De rechtbank heeft op 31 maart 2022 de officier van justitie mr. H. Hoekstra, veroordeelde, zijn raadsman mr. T.P. Schut, advocaat te Amsterdam, alsmede de deskundige [naam 2] (via een videoverbinding), verbonden aan de [ detentieplaats 1] , op de openbare terechtzitting gehoord.

Beoordeling

Verloop van het ISD-traject
Uit voornoemd toetsingsverslag van 23 maart 2022 blijkt onder meer het volgende. De ISD-maatregel is ingegaan op 24 februari 2021. Veroordeelde is in eerste instantie op 26 maart 2021 op de ISD-afdeling van de [detentieplaats 2] geplaatst en is vervolgens op 25 november 2021 doorgeplaatst naar de ISD-afdeling van [ detentieplaats 1] . Veroordeelde is ongewenst vreemdeling en volgt om die reden slechts een intramuraal traject. Hij wordt begeleid door Terwille verslavingszorg met als doel hem inzicht te geven in zijn situatie,hoe zijn leven op te pakken ondanks zijn status als ongewenst vreemdeling en wat hij hiervoor nodig heeft. Hij komt zijn afspraken bij Terwille goed na. Voorts heeft hij motiverende gesprekken met de regievoerder van de Dienst Terugkeer en Vertrek. Veroordeelde werkt echter niet mee aan terugkeer naar zijn land van herkomst, waardoor terugkeer niet mogelijk is. Bij opheffing van de ISD-maatregel zal veroordeelde daardoor in dezelfde vreemdelingrechtelijke, perspectiefloze situatie als ten tijde van zijn aanhouding verkeren en zal hij wederom verdwijnen in de illegaliteit, waarbij hij geen aanspraak kan maken op sociale voorzieningen. Hierdoor is er sprake van een verhoogd recidiverisico. Geadviseerd wordt om de ISD-maatregel voort te zetten. Voorzetting van de ISD-maatregel is gepast, omdat de maatschappij daarmee beschermd is. De resterende tijd van de ISD-maatregel zal worden benut om hem blijvend te motiveren tot medewerking aan vertrek en zal middels het aanbieden van recidive verlagende begeleiding worden gepoogd hem inzicht te geven in zijn gedragingen.

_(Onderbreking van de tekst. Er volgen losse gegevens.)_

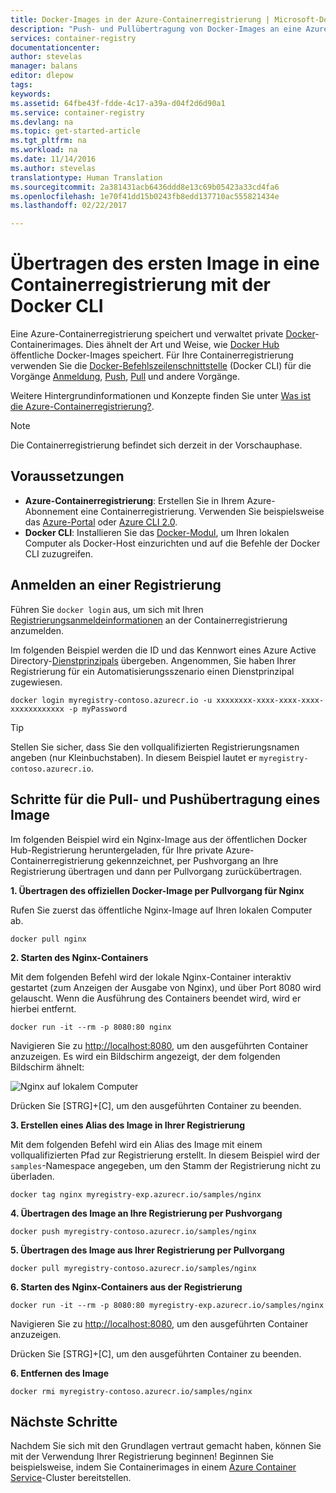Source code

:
 ```yaml
---
title: Docker-Images in der Azure-Containerregistrierung | Microsoft-Dokumentation
description: "Push- und Pullübertragung von Docker-Images an eine Azure-Containerregistrierung mit der Docker CLI"
services: container-registry
documentationcenter: 
author: stevelas
manager: balans
editor: dlepow
tags: 
keywords: 
ms.assetid: 64fbe43f-fdde-4c17-a39a-d04f2d6d90a1
ms.service: container-registry
ms.devlang: na
ms.topic: get-started-article
ms.tgt_pltfrm: na
ms.workload: na
ms.date: 11/14/2016
ms.author: stevelas
translationtype: Human Translation
ms.sourcegitcommit: 2a381431acb6436ddd8e13c69b05423a33cd4fa6
ms.openlocfilehash: 1e70f41dd15b0243fb8edd137710ac555821434e
ms.lasthandoff: 02/22/2017

---
```

# <a name="push-your-first-image-to-a-container-registry-using-the-docker-cli"></a>Übertragen des ersten Image in eine Containerregistrierung mit der Docker CLI
Eine Azure-Containerregistrierung speichert und verwaltet private [Docker](http://hub.docker.com)-Containerimages. Dies ähnelt der Art und Weise, wie [Docker Hub](https://hub.docker.com/) öffentliche Docker-Images speichert. Für Ihre Containerregistrierung verwenden Sie die [Docker-Befehlszeilenschnittstelle](https://docs.docker.com/engine/reference/commandline/cli/) (Docker CLI) für die Vorgänge [Anmeldung](https://docs.docker.com/engine/reference/commandline/login/), [Push](https://docs.docker.com/engine/reference/commandline/push/), [Pull](https://docs.docker.com/engine/reference/commandline/pull/) und andere Vorgänge. 

Weitere Hintergrundinformationen und Konzepte finden Sie unter [Was ist die Azure-Containerregistrierung?](container-registry-intro.md).


> [!NOTE]
> Die Containerregistrierung befindet sich derzeit in der Vorschauphase.
> 
> 

## <a name="prerequisites"></a>Voraussetzungen
* **Azure-Containerregistrierung**: Erstellen Sie in Ihrem Azure-Abonnement eine Containerregistrierung. Verwenden Sie beispielsweise das [Azure-Portal](container-registry-get-started-portal.md) oder [Azure CLI 2.0](container-registry-get-started-azure-cli.md).
* **Docker CLI**: Installieren Sie das [Docker-Modul](https://docs.docker.com/engine/installation/), um Ihren lokalen Computer als Docker-Host einzurichten und auf die Befehle der Docker CLI zuzugreifen.

## <a name="log-in-to-a-registry"></a>Anmelden an einer Registrierung
Führen Sie `docker login` aus, um sich mit Ihren [Registrierungsanmeldeinformationen](container-registry-authentication.md) an der Containerregistrierung anzumelden.

Im folgenden Beispiel werden die ID und das Kennwort eines Azure Active Directory-[Dienstprinzipals](../active-directory/active-directory-application-objects.md) übergeben. Angenommen, Sie haben Ihrer Registrierung für ein Automatisierungsszenario einen Dienstprinzipal zugewiesen. 

```
docker login myregistry-contoso.azurecr.io -u xxxxxxxx-xxxx-xxxx-xxxx-xxxxxxxxxxxx -p myPassword
```

> [!TIP]
> Stellen Sie sicher, dass Sie den vollqualifizierten Registrierungsnamen angeben (nur Kleinbuchstaben). In diesem Beispiel lautet er `myregistry-contoso.azurecr.io`.

## <a name="steps-to-pull-and-push-an-image"></a>Schritte für die Pull- und Pushübertragung eines Image
Im folgenden Beispiel wird ein Nginx-Image aus der öffentlichen Docker Hub-Registrierung heruntergeladen, für Ihre private Azure-Containerregistrierung gekennzeichnet, per Pushvorgang an Ihre Registrierung übertragen und dann per Pullvorgang zurückübertragen.

**1. Übertragen des offiziellen Docker-Image per Pullvorgang für Nginx**

Rufen Sie zuerst das öffentliche Nginx-Image auf Ihren lokalen Computer ab.

```
docker pull nginx
```
**2. Starten des Nginx-Containers**

Mit dem folgenden Befehl wird der lokale Nginx-Container interaktiv gestartet (zum Anzeigen der Ausgabe von Nginx), und über Port 8080 wird gelauscht. Wenn die Ausführung des Containers beendet wird, wird er hierbei entfernt.

```
docker run -it --rm -p 8080:80 nginx
```

Navigieren Sie zu [http://localhost:8080](http://localhost:8080), um den ausgeführten Container anzuzeigen. Es wird ein Bildschirm angezeigt, der dem folgenden Bildschirm ähnelt:

![Nginx auf lokalem Computer](./media/container-registry-get-started-docker-cli/nginx.png)

Drücken Sie [STRG]+[C], um den ausgeführten Container zu beenden.

**3. Erstellen eines Alias des Image in Ihrer Registrierung**

Mit dem folgenden Befehl wird ein Alias des Image mit einem vollqualifizierten Pfad zur Registrierung erstellt. In diesem Beispiel wird der `samples`-Namespace angegeben, um den Stamm der Registrierung nicht zu überladen.

```
docker tag nginx myregistry-exp.azurecr.io/samples/nginx
```  

**4. Übertragen des Image an Ihre Registrierung per Pushvorgang**

```
docker push myregistry-contoso.azurecr.io/samples/nginx
``` 

**5. Übertragen des Image aus Ihrer Registrierung per Pullvorgang**

```
docker pull myregistry-contoso.azurecr.io/samples/nginx
``` 

**6. Starten des Nginx-Containers aus der Registrierung**

```
docker run -it --rm -p 8080:80 myregistry-exp.azurecr.io/samples/nginx
```

Navigieren Sie zu [http://localhost:8080](http://localhost:8080), um den ausgeführten Container anzuzeigen.

Drücken Sie [STRG]+[C], um den ausgeführten Container zu beenden.

**6. Entfernen des Image**

```
docker rmi myregistry-contoso.azurecr.io/samples/nginx
```



## <a name="next-steps"></a>Nächste Schritte
Nachdem Sie sich mit den Grundlagen vertraut gemacht haben, können Sie mit der Verwendung Ihrer Registrierung beginnen! Beginnen Sie beispielsweise, indem Sie Containerimages in einem [Azure Container Service](https://azure.microsoft.com/documentation/services/container-service/)-Cluster bereitstellen.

De deskundige heeft dit advies op de openbare terechtzitting bevestigd en daar waar nodig aangevuld.
Standpunt van de officier van justitie
De officier van justitie heeft gerekwireerd tot voortzetting van de ISD-maatregel.

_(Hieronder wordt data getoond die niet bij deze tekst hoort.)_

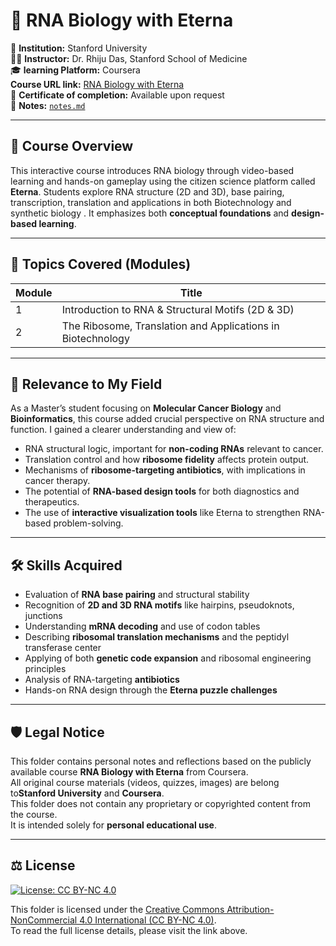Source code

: # 🧬 RNA Biology with Eterna

🏫 **Institution:** Stanford University  
👨‍🏫 **Instructor:** Dr. Rhiju Das, Stanford School of Medicine  
🎓 **learning Platform:** Coursera  
**Course URL link:** [RNA Biology with Eterna](https://www.coursera.org/learn/rna-biology)  
📜 **Certificate of completion:** Available upon request  
📝 **Notes:** [`notes.md`](./notes.md)

---

## 🧭 Course Overview

This interactive course introduces RNA biology through video-based learning and hands-on gameplay using the citizen science platform called **Eterna**. Students explore RNA structure (2D and 3D), base pairing, transcription, translation and applications in both Biotechnology and synthetic biology . It emphasizes both **conceptual foundations** and **design-based learning**.

---

## 🧩 Topics Covered (Modules)

| Module | Title |
|--------|-------|
| 1 | Introduction to RNA & Structural Motifs (2D & 3D) |
| 2 | The Ribosome, Translation and Applications in Biotechnology |

---

## 🧠 Relevance to My Field

As a Master’s student focusing on **Molecular Cancer Biology** and **Bioinformatics**, this course added crucial perspective on RNA structure and function. I gained a clearer understanding and view of:

- RNA structural logic, important for **non-coding RNAs** relevant to cancer.  
- Translation control and how **ribosome fidelity** affects protein output.  
- Mechanisms of **ribosome-targeting antibiotics**, with implications in cancer therapy.  
- The potential of **RNA-based design tools** for both diagnostics and therapeutics.  
- The use of **interactive visualization tools** like Eterna to strengthen RNA-based problem-solving.

---

## 🛠️ Skills Acquired

- Evaluation of **RNA base pairing** and structural stability  
- Recognition of **2D and 3D RNA motifs** like hairpins, pseudoknots, junctions  
- Understanding **mRNA decoding** and use of codon tables  
- Describing **ribosomal translation mechanisms** and the peptidyl transferase center  
- Applying of both **genetic code expansion** and ribosomal engineering principles  
- Analysis of RNA-targeting **antibiotics**  
- Hands-on RNA design through the **Eterna puzzle challenges**

---

## 🛡️ Legal Notice

This folder contains personal notes and reflections based on the publicly available course **RNA Biology with Eterna** from Coursera.  
All original course materials (videos, quizzes, images) are belong to**Stanford University** and **Coursera**.  
This folder does not contain any proprietary or copyrighted content from the course.  
It is intended solely for **personal educational use**.

---

## ⚖️ License

[![License: CC BY-NC 4.0](https://img.shields.io/badge/License-CC%20BY--NC%204.0-lightgrey.svg)](https://creativecommons.org/licenses/by-nc/4.0/)

This folder is licensed under the [Creative Commons Attribution-NonCommercial 4.0 International (CC BY-NC 4.0)](https://creativecommons.org/licenses/by-nc/4.0/legalcode).  
To read the full license details, please visit the link above.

Standpunt van de verdediging
De doelstellingen van de ISD-maatregel, met name de doelstelling om de recidive te beëindigen, worden in het geval van veroordeelde niet gehaald. Het beoogde doorbreken van een patroon zal daarom evenmin behaald worden. De raadsman heeft daartoe aangevoerd dat veroordeelde gedurende de ISD-maatregel geen enkele vorm van hulpverlening in de vorm van zorg, begeleiding en onderwijs is geboden en zal worden geboden. Gelet hierop wordt verzocht om de ISD-maatregel te beëindigen.
Oordeel van de rechtbank
De rechtbank dient in het kader van de onderhavige procedure te beoordelen of voortzetting van de tenuitvoerlegging van de ISD-maatregel noodzakelijk is. In artikel 38m lid 2 Sr is bepaald dat de ISD-maatregel strekt tot beveiliging van de maatschappij en de beëindiging van de recidive van verdachte.
De rechtbank stelt vast dat het recidive risico onverminderd hoog is.

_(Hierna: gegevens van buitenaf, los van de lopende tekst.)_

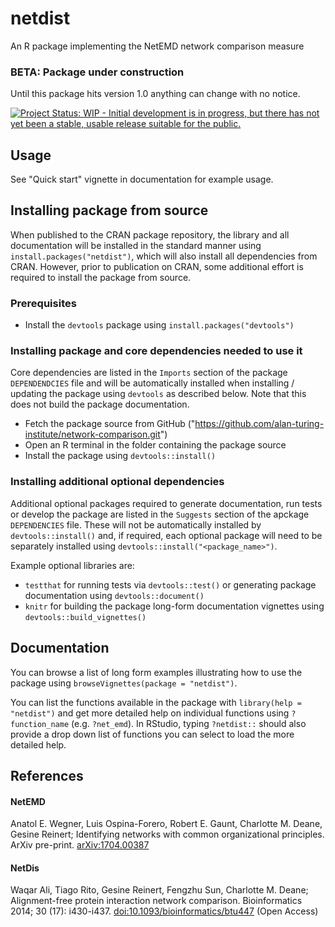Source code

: # netdist
An R package implementing the NetEMD network comparison measure

### BETA: Package under construction
Until this package hits version 1.0 anything can change with no notice.

[![Project Status: WIP - Initial development is in progress, but there has not yet been a stable, usable release suitable for the public.](http://www.repostatus.org/badges/latest/wip.svg)](http://www.repostatus.org/#wip)

## Usage
See "Quick start" vignette in documentation for example usage.

## Installing package from source
When published to the CRAN package repository, the library and all documentation
will be installed in the standard manner using `install.packages("netdist")`,
which will also install all dependencies from CRAN. However, prior to publication
on CRAN, some additional effort is required to install the package from source.

### Prerequisites
- Install the `devtools` package using `install.packages("devtools")`

### Installing package and core dependencies needed to use it
Core dependencies are listed in the `Imports` section of the package 
`DEPENDENDCIES` file and will be automatically installed when installing / 
updating the package using `devtools` as described below. Note that this does
not build the package documentation.

  - Fetch the package source from GitHub 
  ("https://github.com/alan-turing-institute/network-comparison.git")
  - Open an R terminal in the folder containing the package source
  - Install the package using `devtools::install()`
  
### Installing additional optional dependencies
Additional optional packages required to generate documentation, run tests or 
develop the package are listed in the `Suggests` section of the apckage 
`DEPENDENCIES`  file. These will not be automatically installed by 
`devtools::install()` and, if required, each optional package will need to be 
separately installed using `devtools::install("<package_name>")`.

Example optional libraries are:

- `testthat` for running tests via `devtools::test()` or generating package 
documentation using `devtools::document()`
- `knitr` for building the package long-form documentation vignettes using
`devtools::build_vignettes()`

## Documentation
You can browse a list of long form examples illustrating how to use the package
using `browseVignettes(package = "netdist")`.

You can list the functions available in the package with `library(help = "netdist")`
and get more detailed help on individual functions using `?function_name` (e.g.
`?net_emd`). In RStudio, typing `?netdist::` should also provide a drop down list
of functions you can select to load the more detailed help.

## References
#### NetEMD
Anatol E. Wegner, Luis Ospina-Forero, Robert E. Gaunt, Charlotte M. Deane, Gesine Reinert; Identifying networks with common organizational principles. ArXiv pre-print. [arXiv:1704.00387](https://arxiv.org/abs/1704.00387)

#### NetDis
Waqar Ali, Tiago Rito, Gesine Reinert, Fengzhu Sun, Charlotte M. Deane; Alignment-free protein interaction network comparison. Bioinformatics 2014; 30 (17): i430-i437. [doi:10.1093/bioinformatics/btu447](https://dx.doi.org/10.1093/bioinformatics/btu447) (Open Access)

De rechtbank is, op grond van de hierboven genoemde stukken en het verhandelde ter zitting, van oordeel dat voortzetting van de tenuitvoerlegging van de ISD-maatregel nog steeds noodzakelijk is ter optimale bescherming van de maatschappij door het bestrijden van ernstige overlast,nu het recidiverisico onverminderd hoog is.
Daarom wordt als volgt beslist.
Gezien artikel 6:6:14 van het Wetboek van Strafvordering.

Beslissing

De rechtbank bepaalt dat de tenuitvoerlegging van de ISD-maatregel wordt voortgezet.
Deze beslissing is gegeven door
mr. E. Akkermans, voorzitter,
mrs. E. van den Brink en N. Aandewiel, rechters,
in tegenwoordigheid van mr. L.P.H. Borghans, griffier,
en uitgesproken op de openbare terechtzitting van deze rechtbank van 31 maart 2022.